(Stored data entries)

_ _ _ _ _ _ _

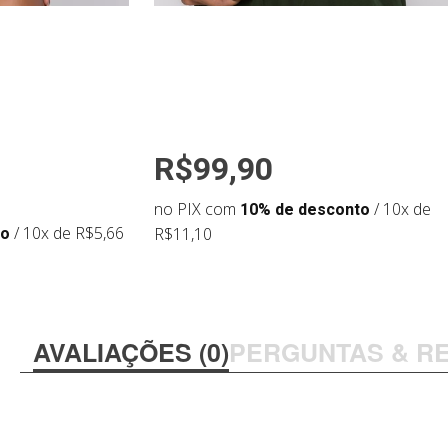
R$99,90
no PIX com
10% de desconto
/ 10x de
to
/ 10x de R$5,66
R$11,10
AVALIAÇÕES (0)
PERGUNTAS & R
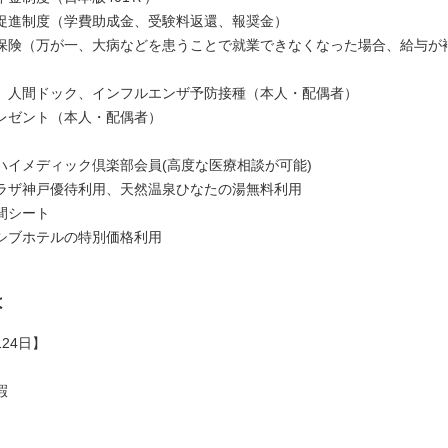
促進制度（学費助成金、受験料返還、報奨金）
保険（万が一、大病などを患うことで就業できなくなった場合、給与が
、人間ドック、インフルエンザ予防接種（本人・配偶者）
レゼント（本人・配偶者）
ハイメディック倶楽部会員(高度な医療相談が可能)
ラザ神戸優待利用、天然温泉ひなたの湯無料利用
間シート
シブホテルの特別価格利用
は
24日】
暇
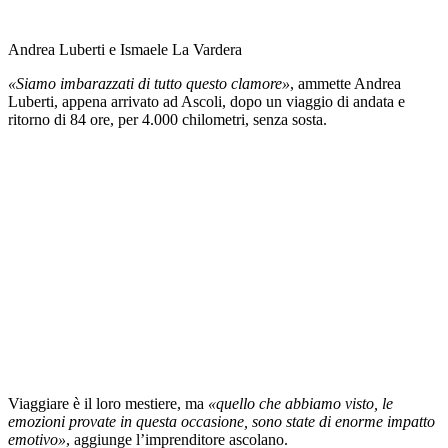
Andrea Luberti e Ismaele La Vardera
«Siamo imbarazzati di tutto questo clamore»
, ammette Andrea
Luberti, appena arrivato ad Ascoli, dopo un viaggio di andata e
ritorno di 84 ore, per 4.000 chilometri, senza sosta.
Viaggiare è il loro mestiere, ma
«quello che abbiamo visto, le
emozioni provate in questa occasione, sono state di enorme impatto
emotivo»
, aggiunge l’imprenditore ascolano.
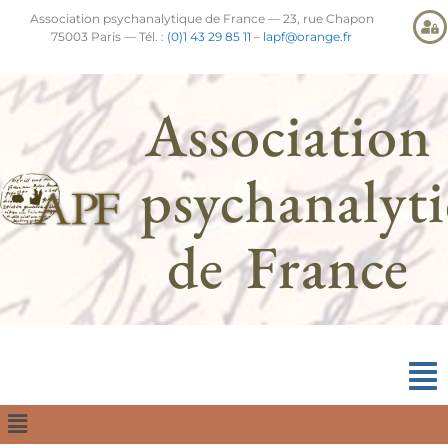
Association psychanalytique de France — 23, rue Chapon
75003 Paris — Tél. :
(0)1 43 29 85 11
–
lapf@orange.fr
Association
psychanalyt
de France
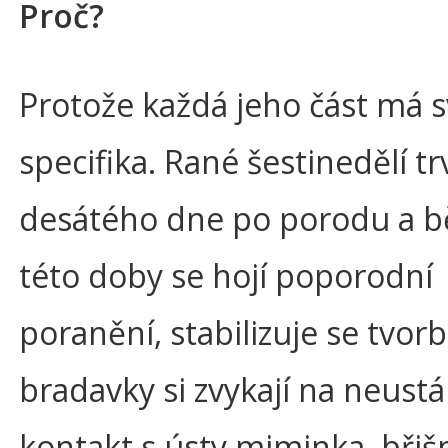
Proč?
Protože každá jeho část má 
specifika. Rané šestinedělí t
desátého dne po porodu a 
této doby se hojí poporodní
poranění, stabilizuje se tvor
bradavky si zvykají na neustá
kontakt s ústy miminka, břišn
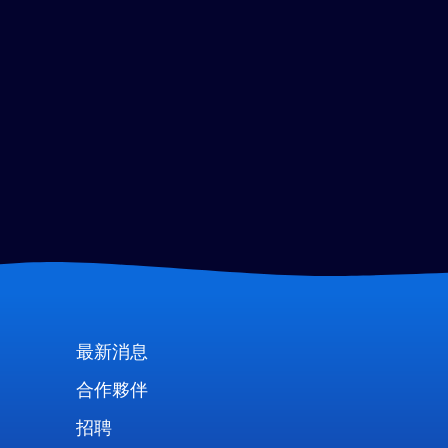
最新消息
合作夥伴
招聘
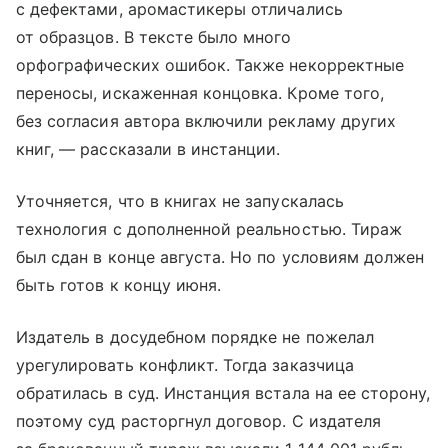
с дефектами, аромастикеры отличались
от образцов. В тексте было много
орфографических ошибок. Также некорректные
переносы, искаженная концовка. Кроме того,
без согласия автора включили рекламу других
книг, — рассказали в инстанции.
Уточняется, что в книгах не запускалась
технология с дополненной реальностью. Тираж
был сдан в конце августа. Но по условиям должен
быть готов к концу июня.
Издатель в досудебном порядке не пожелал
урегулировать конфликт. Тогда заказчица
обратилась в суд. Инстанция встала на ее сторону,
поэтому суд расторгнул договор. С издателя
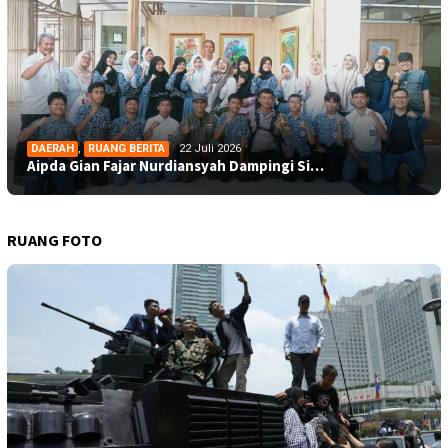
DAERAH
,
RUANG BERITA
22 Juli 2026
Aipda Gian Fajar Nurdiansyah Dampingi Si…
RUANG FOTO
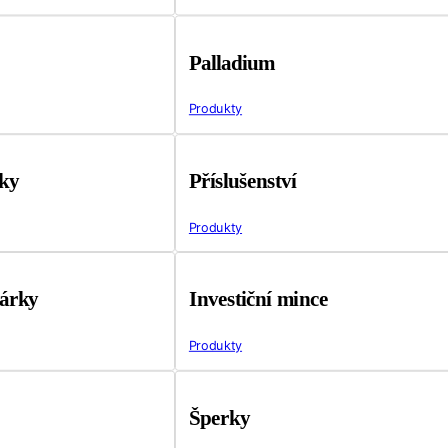
Palladium
Produkty
tky
Příslušenství
Produkty
árky
Investiční mince
Produkty
Šperky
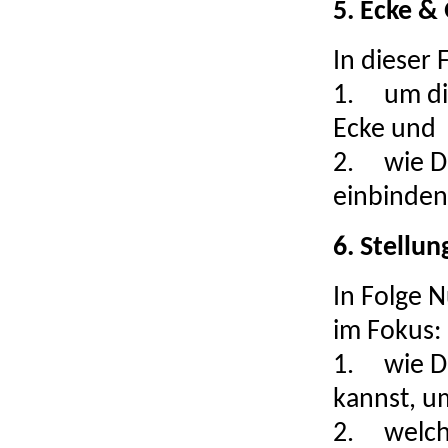
5. Ecke &
In dieser 
1.
um di
Ecke und
2.
wie D
einbinden
6. Stellu
In Folge N
im Fokus:
1.
wie D
kannst, u
2.
welch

_ _ _ _ _ _ _

▶ _JOB ITEM_:
Would you repeat the entries exactly, keeping the images out?

▶ _ANSWER BOX_:
R$99,90
no PIX com
10% de desconto
/ 10x de
to
/ 10x de R$5,66
R$11,10
AVALIAÇÕES (0)
PERGUNTAS & R
促進制度（学費助成金、受験料返還、報奨金）
保険（万が一、大病などを患うことで就業できなくなった場合、給与が
、人間ドック、インフルエンザ予防接種（本人・配偶者）
レゼント（本人・配偶者）
ハイメディック倶楽部会員(高度な医療相談が可能)
ラザ神戸優待利用、天然温泉ひなたの湯無料利用
間シート
シブホテルの特別価格利用
は
24日】
暇
Andrea Luberti e Ismaele La Vardera
«Siamo imbarazzati di tutto questo clamore»
, ammette Andrea
Luberti, appena arrivato ad Ascoli, dopo un viaggio di andata e
ritorno di 84 ore, per 4.000 chilometri, senza sosta.
Viaggiare è il loro mestiere, ma
«quello che abbiamo visto, le
emozioni provate in questa occasione, sono state di enorme impatto
emotivo»
, aggiunge l’imprenditore ascolano.
Association psychanalytique de France — 23, rue Chapon
75003 Paris — Tél. :
(0)1 43 29 85 11
–
lapf@orange.fr
Association
psychanalyt
de France
Proč?
Protože každá jeho část má 
specifika. Rané šestinedělí t
desátého dne po porodu a 
této doby se hojí poporodní
poranění, stabilizuje se tvor
bradavky si zvykají na neustá
kontakt s ústy miminka, břišn
最新消息
合作夥伴
招聘
с дефектами, аромастикеры отличались
от образцов. В тексте было много
орфографических ошибок. Также некорректные
переносы, искаженная концовка. Кроме того,
без согласия автора включили рекламу других
книг, — рассказали в инстанции.
Уточняется, что в книгах не запускалась
технология с дополненной реальностью. Тираж
был сдан в конце августа. Но по условиям должен
быть готов к концу июня.
Издатель в досудебном порядке не пожелал
урегулировать конфликт. Тогда заказчица
обратилась в суд. Инстанция встала на ее сторону,
поэтому суд расторгнул договор. С издателя
DAERAH
,
RUANG BERITA
22 Juli 2026
Aipda Gian Fajar Nurdiansyah Dampingi Si…
RUANG FOTO
Palladium
Produkty
tky
Příslušenství
Produkty
árky
Investiční mince
Produkty
Šperky
5. Ecke &
In dieser 
1.
um di
Ecke und
2.
wie D
einbinden
6. Stellu
In Folge N
im Fokus:
1.
wie D
kannst, u
2.
welch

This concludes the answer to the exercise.